**Exercise requirements**:
Convert each line of the material below into an item of a numbered list, dropping any blank lines.
"""
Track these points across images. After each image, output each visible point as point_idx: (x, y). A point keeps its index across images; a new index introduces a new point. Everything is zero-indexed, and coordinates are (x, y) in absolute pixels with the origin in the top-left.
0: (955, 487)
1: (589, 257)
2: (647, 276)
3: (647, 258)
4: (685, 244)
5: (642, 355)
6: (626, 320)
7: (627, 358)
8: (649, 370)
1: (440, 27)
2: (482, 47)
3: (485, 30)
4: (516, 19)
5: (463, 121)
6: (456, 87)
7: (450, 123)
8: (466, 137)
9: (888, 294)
"""
**Problem solution**:
1. Track these points across images. After each image, output each visible point as point_idx: (x, y). A point keeps its index across images; a new index introduces a new point. Everything is zero-indexed, and coordinates are (x, y) in absolute pixels with the origin in the top-left.
2. 0: (955, 487)
3. 1: (589, 257)
4. 2: (647, 276)
5. 3: (647, 258)
6. 4: (685, 244)
7. 5: (642, 355)
8. 6: (626, 320)
9. 7: (627, 358)
10. 8: (649, 370)
11. 1: (440, 27)
12. 2: (482, 47)
13. 3: (485, 30)
14. 4: (516, 19)
15. 5: (463, 121)
16. 6: (456, 87)
17. 7: (450, 123)
18. 8: (466, 137)
19. 9: (888, 294)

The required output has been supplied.